For scalability, Digital Reef has broken its software into three layers. Each layer can run on clusters of hosts, according to Brian Giuffrida, Digital Reef's vice president of marketing and business development. The access tier can be tunneled through a firewall if necessary, the service tier acts as a job router for requests that come into the system and the analytics tier processes data. Within the analytics tier, the software also checks large jobs to see if they need to be load-balanced or restarted.
"It scales to the needs of a true enterprise data store," Giuffrida said.
Giuffrida claims Digital Reef's data classification and search algorithms are more advanced than previous generations of classification products. The product contains a "similarity engine" that can identify overall contextual similarity of files in a repository rather than simply matching keywords.
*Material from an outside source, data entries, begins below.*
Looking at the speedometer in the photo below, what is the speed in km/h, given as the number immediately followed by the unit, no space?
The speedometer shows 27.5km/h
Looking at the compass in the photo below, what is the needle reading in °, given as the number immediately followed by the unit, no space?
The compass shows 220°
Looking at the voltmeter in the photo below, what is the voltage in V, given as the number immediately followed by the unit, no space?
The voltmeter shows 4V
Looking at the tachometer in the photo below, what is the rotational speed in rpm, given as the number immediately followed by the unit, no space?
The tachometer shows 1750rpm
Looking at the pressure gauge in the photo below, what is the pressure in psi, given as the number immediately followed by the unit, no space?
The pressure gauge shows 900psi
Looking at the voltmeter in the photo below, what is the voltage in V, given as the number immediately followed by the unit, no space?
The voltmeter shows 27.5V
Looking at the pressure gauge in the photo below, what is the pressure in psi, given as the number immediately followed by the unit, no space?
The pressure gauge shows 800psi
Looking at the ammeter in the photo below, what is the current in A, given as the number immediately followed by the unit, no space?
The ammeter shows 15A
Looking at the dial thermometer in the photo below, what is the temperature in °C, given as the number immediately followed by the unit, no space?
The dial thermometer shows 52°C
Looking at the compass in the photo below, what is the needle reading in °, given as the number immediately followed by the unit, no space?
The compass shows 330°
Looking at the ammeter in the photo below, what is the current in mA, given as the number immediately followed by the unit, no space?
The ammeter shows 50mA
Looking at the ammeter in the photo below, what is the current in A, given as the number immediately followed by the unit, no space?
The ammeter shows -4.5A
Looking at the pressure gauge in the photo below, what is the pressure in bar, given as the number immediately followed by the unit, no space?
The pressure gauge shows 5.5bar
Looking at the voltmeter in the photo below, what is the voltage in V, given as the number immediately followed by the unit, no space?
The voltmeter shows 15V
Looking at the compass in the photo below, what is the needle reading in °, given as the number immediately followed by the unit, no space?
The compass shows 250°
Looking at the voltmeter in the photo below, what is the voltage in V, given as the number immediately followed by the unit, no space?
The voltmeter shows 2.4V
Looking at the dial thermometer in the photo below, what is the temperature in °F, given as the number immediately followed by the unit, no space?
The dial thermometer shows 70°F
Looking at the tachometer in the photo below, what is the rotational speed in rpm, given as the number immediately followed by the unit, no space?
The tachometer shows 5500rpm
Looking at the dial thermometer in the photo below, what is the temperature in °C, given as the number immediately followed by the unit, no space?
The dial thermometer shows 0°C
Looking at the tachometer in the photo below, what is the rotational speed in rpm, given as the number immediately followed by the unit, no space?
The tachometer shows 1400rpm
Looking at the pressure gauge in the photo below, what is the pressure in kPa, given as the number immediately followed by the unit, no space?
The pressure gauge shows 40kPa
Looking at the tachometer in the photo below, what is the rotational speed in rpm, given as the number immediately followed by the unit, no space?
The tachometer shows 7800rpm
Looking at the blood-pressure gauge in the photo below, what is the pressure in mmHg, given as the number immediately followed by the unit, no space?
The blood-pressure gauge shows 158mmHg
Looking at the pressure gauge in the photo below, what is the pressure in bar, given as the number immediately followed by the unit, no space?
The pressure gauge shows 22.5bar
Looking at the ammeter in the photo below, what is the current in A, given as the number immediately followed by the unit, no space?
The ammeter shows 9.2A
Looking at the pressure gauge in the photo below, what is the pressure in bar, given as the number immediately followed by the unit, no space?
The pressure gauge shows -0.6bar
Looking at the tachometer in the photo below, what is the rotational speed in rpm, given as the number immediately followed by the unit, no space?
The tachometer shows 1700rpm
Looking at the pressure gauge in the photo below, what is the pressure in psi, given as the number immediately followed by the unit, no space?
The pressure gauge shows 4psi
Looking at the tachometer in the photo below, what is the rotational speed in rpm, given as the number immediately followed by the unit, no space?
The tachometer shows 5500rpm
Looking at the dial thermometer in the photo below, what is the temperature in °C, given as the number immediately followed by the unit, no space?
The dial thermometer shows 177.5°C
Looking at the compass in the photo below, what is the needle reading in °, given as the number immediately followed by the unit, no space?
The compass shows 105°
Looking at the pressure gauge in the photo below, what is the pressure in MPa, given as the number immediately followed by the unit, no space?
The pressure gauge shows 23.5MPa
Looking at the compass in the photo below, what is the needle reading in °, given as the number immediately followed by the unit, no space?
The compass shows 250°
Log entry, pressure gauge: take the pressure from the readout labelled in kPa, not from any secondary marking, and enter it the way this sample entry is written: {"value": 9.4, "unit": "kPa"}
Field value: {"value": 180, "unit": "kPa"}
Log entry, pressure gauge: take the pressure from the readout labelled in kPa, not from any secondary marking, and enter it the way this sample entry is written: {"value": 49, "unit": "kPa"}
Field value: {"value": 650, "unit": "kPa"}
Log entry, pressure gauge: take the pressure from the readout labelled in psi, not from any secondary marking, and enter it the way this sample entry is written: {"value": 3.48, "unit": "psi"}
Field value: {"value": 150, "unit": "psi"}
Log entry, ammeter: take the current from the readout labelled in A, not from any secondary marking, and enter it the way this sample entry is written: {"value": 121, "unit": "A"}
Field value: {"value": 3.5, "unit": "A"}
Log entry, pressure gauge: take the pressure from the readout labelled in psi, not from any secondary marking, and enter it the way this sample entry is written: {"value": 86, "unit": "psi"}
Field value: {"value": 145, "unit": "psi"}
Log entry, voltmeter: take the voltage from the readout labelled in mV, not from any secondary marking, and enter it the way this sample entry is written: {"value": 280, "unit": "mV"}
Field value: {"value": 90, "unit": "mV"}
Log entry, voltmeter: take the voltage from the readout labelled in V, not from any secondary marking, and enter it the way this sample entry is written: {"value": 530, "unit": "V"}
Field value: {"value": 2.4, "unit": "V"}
"So an oil-exploration company investigating a failure mechanism on a particular offshore oil rig could find solutions to the problem written on other rigs where the components are named differently," Giuffrida said.
The similarity engine also allows the identification of duplicate or near-duplicate files without depending on specific keywords.
Giuffrida said the software could be
"We want to show customers what they don't know they don't know about their file repositories," he said.
The software only moves data if users or policies require it to do so. It doesn't perform automated migration, although it can initiate data migration processes for litigation holds if necessary. Giuffrida said Digital Reef plans to take this engine a step further in future releases this year, with automated, tiered storage features and classification of multimedia files on the roadmap.
Arun Taneja, founder and consulting analyst at Hopkinton, Mass.-based Taneja Group, said the technology looks promising on paper, but he has seen this movie before.
Taneja said scalability issues often come to light only after enterprise customers expose a new product like this to real-world environments.
Despite a flurry of products over the past few years, data classification software hasn't caught on with customers, and the bad economy will likely make it harder to break through. Another challenge is that data classification doesn't always fit neatly into one IT group at large enterprises.
"What I've heard again and again is that customers want this functionality, but they can't figure out what budget line to take it out of," Taneja said. "SRM [storage resource management] tools have had a similar problem."
Taneja said the convergence of file management—even file virtualization—with data classification could help Digital Reef if it adds automated storage migration features.
However, Tony Asaro, senior consultant and founder at INI Group LLC, who has been consulting with Digital Reef, said he advised the company against automatic migration. "Moving data and keeping track of those associations seems like a whole other business," Asaro said. "Look at the data mover market—who's left, F5 [Networks Inc.]? There's a lot more differentiation in enterprise search than data movement."
But, he added, "They're getting pressure from customers for it."